Typically, you will meet a prospective resident/caregiver in the lobby, whether the tour is pre-scheduled or a walk-in. The welcome is your opportunity to set the expectation for the family about what will happen during the tour. This enables you to control the flow of the tour so you accomplish your goals and objectives. Here is suggested dialogue:
“Thank you for visiting Cypress Cove Healthcare Center. My name is Luke Fannon and my job is to help you today. The best way for me to do that is to first spend some time with you understanding what your situation is and your needs are. Then we will take a tour and show you specifically how we can help your family. After the tour we’ll come back to my office and discuss financial information.
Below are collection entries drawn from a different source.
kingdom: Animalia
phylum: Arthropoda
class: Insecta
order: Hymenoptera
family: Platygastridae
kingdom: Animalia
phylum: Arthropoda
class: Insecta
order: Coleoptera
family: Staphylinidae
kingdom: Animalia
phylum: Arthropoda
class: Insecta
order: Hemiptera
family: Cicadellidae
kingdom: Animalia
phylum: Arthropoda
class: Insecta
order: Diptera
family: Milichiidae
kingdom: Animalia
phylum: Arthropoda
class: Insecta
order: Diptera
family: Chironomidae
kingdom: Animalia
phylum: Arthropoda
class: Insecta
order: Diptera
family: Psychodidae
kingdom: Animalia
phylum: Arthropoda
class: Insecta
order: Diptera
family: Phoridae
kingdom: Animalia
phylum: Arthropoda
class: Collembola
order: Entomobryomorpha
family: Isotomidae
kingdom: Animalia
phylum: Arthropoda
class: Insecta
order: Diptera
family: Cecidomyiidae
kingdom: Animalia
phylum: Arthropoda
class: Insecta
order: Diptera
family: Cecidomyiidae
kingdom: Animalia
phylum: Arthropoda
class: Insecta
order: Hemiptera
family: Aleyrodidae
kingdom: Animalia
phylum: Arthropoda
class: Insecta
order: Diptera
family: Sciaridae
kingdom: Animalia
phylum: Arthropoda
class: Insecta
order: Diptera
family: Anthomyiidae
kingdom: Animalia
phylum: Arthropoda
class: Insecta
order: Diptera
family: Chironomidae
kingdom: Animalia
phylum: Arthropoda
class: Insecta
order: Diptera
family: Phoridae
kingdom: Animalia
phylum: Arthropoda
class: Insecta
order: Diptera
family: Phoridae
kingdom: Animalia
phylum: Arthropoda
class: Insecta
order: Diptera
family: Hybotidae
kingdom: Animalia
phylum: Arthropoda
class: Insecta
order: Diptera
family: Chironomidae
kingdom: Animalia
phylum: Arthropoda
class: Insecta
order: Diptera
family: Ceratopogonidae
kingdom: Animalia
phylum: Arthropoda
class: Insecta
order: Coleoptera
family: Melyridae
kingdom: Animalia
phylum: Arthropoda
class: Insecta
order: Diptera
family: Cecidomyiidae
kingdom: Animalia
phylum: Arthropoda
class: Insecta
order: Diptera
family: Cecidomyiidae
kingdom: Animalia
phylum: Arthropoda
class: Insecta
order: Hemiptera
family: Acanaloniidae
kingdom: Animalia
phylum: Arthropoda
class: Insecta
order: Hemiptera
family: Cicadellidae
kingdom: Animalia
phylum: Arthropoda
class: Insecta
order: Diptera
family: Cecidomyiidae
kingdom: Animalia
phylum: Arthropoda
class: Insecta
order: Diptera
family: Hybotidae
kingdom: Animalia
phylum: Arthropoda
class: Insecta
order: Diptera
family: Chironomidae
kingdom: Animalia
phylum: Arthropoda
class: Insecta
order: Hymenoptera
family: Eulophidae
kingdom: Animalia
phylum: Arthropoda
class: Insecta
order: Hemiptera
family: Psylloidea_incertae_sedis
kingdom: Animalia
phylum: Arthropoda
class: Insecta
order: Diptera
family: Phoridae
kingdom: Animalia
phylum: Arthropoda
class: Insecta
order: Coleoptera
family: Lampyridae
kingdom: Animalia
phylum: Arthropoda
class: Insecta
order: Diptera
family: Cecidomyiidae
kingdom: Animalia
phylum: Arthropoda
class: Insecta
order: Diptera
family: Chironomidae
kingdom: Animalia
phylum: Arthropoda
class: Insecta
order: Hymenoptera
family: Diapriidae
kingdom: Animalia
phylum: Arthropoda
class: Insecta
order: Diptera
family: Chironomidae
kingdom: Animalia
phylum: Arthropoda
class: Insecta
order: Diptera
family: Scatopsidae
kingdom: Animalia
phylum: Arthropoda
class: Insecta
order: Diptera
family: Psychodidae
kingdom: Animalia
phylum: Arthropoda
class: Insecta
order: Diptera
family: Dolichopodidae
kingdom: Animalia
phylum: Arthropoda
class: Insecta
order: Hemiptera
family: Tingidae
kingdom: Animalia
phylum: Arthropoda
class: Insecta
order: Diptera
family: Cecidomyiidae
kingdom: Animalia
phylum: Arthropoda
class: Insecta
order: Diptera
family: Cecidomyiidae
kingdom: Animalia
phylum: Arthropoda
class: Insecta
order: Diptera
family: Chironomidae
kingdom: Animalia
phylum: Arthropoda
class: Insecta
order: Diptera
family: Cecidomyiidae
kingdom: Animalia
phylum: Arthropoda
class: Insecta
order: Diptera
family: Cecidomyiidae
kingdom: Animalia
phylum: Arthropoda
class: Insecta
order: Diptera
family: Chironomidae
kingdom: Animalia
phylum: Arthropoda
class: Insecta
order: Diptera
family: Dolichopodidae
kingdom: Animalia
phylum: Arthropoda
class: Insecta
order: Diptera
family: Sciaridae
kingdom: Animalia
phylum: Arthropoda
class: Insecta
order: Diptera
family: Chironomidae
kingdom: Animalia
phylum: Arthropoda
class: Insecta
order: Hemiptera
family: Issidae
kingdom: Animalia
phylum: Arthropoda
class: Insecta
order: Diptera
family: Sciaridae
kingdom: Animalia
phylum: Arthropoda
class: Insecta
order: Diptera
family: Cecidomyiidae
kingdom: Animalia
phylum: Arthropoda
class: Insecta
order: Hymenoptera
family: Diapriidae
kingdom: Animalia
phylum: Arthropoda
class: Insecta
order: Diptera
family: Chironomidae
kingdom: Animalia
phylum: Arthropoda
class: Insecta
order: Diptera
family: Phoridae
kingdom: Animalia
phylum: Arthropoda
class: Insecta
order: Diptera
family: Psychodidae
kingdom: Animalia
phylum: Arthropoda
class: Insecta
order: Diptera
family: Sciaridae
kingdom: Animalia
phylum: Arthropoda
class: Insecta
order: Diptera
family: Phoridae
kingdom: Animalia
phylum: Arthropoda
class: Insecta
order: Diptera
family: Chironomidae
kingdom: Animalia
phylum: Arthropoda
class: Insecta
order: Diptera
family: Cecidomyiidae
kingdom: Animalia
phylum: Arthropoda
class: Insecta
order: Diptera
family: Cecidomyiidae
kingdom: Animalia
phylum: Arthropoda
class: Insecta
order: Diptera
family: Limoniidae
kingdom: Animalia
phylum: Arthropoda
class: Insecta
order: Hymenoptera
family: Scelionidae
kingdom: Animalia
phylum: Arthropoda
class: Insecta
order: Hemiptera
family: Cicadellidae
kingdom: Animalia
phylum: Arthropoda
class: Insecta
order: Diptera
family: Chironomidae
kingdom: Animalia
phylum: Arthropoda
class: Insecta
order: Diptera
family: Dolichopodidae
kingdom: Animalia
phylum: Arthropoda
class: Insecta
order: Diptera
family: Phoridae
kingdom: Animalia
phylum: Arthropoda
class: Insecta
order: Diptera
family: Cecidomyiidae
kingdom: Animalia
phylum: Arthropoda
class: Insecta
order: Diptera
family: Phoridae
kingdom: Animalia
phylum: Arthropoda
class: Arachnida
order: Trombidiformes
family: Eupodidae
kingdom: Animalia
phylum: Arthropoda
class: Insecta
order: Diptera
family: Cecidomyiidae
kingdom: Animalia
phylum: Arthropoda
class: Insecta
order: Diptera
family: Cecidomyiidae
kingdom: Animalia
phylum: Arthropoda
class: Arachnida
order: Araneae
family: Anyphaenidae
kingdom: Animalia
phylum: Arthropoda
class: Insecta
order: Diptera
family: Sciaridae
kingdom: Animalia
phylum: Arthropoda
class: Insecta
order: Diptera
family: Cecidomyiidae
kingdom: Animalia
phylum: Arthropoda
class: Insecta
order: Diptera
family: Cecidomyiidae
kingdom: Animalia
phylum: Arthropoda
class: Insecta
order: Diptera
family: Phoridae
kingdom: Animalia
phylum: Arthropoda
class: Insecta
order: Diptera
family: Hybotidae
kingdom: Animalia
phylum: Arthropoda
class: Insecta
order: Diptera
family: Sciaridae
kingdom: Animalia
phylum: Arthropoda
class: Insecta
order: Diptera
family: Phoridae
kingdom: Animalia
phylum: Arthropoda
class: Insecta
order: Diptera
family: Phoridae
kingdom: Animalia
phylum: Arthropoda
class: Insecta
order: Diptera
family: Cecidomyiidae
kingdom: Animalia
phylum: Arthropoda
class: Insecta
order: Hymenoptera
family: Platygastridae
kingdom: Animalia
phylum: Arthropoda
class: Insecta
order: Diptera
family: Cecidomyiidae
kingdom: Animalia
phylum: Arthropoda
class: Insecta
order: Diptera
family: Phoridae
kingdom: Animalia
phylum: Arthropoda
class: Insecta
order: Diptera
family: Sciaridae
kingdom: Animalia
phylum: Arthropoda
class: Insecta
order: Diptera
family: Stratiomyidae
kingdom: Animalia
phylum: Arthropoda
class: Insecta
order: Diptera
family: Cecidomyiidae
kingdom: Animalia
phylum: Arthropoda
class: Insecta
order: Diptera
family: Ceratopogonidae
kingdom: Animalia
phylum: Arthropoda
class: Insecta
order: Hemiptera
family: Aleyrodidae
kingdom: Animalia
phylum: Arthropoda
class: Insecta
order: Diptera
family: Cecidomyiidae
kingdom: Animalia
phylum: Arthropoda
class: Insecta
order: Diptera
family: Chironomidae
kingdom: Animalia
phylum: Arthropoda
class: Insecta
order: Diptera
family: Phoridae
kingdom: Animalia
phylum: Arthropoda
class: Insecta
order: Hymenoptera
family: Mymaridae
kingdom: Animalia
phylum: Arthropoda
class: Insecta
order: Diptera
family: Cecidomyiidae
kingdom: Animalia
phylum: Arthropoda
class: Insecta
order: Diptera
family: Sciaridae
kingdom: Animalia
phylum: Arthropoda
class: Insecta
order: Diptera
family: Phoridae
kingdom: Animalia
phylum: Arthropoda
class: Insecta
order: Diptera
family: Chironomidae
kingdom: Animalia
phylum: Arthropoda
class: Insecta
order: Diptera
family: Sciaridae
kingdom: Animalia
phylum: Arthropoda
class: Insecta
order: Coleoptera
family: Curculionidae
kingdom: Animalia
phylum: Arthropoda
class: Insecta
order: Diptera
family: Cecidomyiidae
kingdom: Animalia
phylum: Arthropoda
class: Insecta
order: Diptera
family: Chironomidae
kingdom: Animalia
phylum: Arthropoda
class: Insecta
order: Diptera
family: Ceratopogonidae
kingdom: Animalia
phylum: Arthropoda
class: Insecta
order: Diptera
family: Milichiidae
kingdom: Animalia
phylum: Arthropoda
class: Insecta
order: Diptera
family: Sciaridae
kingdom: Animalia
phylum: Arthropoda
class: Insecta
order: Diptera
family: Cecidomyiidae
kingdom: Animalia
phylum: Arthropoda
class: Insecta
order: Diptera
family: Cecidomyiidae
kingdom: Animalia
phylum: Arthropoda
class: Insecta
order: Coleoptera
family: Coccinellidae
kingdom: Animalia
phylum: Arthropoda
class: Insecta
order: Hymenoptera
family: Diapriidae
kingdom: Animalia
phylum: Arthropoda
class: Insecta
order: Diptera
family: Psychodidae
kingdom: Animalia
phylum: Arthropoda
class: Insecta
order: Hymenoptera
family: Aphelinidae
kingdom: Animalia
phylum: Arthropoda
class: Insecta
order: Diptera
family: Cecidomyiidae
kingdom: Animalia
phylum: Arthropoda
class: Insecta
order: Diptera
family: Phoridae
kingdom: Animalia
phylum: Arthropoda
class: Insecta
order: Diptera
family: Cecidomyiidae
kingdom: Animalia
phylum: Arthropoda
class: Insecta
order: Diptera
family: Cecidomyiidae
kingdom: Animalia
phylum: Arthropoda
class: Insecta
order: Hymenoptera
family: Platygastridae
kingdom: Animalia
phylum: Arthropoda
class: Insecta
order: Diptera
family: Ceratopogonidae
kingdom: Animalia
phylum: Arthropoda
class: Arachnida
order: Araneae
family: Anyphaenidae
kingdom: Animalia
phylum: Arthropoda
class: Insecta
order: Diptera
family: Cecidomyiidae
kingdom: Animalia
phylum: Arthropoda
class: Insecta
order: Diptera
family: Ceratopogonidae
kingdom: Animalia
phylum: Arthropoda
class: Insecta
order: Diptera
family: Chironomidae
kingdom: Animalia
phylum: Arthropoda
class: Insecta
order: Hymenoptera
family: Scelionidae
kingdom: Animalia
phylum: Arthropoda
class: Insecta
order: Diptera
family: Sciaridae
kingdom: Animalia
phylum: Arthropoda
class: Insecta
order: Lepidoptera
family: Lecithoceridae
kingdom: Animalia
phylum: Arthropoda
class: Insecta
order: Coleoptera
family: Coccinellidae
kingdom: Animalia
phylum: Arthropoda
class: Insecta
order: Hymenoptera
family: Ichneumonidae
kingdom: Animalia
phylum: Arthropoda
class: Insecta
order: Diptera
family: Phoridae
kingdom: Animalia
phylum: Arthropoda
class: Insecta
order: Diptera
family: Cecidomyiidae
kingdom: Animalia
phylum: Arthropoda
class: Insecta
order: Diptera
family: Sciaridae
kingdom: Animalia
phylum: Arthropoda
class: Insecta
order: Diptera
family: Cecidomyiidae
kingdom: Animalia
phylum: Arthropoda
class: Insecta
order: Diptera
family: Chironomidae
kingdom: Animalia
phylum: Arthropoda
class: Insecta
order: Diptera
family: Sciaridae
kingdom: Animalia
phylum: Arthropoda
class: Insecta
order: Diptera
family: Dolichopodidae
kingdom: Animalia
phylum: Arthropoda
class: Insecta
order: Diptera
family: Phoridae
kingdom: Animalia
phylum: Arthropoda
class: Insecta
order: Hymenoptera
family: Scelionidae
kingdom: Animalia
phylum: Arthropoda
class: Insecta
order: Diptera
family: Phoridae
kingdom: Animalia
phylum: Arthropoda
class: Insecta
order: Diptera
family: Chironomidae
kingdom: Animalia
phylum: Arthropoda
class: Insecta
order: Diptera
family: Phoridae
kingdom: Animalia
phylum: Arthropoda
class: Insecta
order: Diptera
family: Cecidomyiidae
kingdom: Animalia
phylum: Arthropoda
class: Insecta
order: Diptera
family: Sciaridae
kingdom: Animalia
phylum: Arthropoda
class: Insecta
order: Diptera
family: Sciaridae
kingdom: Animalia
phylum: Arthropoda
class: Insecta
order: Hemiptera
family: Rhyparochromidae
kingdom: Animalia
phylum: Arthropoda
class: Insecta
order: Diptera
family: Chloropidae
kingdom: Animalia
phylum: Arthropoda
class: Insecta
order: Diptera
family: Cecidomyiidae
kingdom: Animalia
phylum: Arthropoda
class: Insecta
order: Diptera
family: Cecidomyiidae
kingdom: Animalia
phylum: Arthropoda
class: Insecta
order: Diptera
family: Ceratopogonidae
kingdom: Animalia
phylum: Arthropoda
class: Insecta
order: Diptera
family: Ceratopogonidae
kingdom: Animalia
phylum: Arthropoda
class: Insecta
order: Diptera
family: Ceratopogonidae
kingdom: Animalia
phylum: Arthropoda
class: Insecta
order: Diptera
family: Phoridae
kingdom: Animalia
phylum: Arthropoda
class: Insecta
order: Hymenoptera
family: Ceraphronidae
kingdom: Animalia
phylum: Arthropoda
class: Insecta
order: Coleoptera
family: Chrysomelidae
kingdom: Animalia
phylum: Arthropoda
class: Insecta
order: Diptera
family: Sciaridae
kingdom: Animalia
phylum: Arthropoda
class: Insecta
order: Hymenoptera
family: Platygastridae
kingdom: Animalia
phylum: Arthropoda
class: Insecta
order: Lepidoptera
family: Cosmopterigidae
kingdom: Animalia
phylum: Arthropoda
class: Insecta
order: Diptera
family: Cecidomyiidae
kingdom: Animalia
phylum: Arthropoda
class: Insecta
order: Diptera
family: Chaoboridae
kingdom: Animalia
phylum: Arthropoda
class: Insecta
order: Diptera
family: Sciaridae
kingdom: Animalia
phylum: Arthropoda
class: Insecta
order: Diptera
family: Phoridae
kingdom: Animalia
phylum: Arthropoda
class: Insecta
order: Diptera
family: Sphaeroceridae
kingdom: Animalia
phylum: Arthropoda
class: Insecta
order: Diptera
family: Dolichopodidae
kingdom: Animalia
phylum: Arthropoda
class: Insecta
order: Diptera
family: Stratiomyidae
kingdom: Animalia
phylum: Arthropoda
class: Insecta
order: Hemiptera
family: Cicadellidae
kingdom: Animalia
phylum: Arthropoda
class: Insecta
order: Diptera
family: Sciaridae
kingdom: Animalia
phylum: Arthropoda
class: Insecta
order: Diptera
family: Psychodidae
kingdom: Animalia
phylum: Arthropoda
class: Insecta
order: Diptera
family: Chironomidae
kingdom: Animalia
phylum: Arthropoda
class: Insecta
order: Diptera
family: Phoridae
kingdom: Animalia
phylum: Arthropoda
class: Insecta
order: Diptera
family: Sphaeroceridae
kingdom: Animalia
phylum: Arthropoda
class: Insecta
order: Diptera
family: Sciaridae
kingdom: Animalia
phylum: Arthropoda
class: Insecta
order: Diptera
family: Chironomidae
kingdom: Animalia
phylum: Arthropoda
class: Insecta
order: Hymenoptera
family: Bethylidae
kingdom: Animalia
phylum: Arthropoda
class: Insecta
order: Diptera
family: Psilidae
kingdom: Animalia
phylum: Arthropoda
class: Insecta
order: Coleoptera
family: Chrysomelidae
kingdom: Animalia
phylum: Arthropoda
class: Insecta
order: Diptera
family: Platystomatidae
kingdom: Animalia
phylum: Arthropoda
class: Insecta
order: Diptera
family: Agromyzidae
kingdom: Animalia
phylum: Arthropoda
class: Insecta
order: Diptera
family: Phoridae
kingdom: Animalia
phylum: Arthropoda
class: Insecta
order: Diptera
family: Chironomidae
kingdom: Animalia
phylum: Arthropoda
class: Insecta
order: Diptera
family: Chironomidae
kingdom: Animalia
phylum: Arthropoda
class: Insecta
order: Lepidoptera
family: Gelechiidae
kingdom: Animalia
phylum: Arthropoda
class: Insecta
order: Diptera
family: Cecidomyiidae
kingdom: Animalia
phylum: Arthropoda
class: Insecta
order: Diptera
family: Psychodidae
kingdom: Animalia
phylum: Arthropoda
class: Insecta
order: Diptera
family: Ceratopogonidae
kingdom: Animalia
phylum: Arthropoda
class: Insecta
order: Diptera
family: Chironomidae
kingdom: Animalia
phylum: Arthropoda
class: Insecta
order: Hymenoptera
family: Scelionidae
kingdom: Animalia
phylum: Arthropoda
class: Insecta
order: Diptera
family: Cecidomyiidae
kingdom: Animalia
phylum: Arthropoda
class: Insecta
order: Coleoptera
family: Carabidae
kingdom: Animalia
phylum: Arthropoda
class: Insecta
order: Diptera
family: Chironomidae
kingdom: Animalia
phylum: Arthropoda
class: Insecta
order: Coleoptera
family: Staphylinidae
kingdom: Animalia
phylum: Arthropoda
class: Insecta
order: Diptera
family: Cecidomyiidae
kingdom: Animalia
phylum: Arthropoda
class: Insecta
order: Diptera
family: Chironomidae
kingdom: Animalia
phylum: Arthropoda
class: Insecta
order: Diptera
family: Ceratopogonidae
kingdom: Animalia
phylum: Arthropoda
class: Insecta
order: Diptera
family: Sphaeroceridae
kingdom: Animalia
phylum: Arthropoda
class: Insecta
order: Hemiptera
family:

Are you ok with that?”
It is vitally important that you first understand the needs of the prospective resident and their caregivers before taking them on a tour of the facility or community. Why? Because the tour should be customized to speak directly to the unique needs of each prospect. Also, by asking questions and listening you have an opportunity to build trust with your prospect. Finally, caregivers need the opportunity to “vent” about their situation and you offer them this vital
counseling like experience by asking questions first. Here are some basic questions to pose:
- “Can you tell me about your situation?”
- “How is your caregiving responsibility impacting you and your family?”
- “When did you first start dealing with your loved one’s challenges?’
- “If nothing changes what will your life be like six months from now?”
- “Who else is involved with this decision?”
Once you have had this conversation with the family, repeat back what you have learned about their needs. This builds trust with the family by demonstrating that you listened.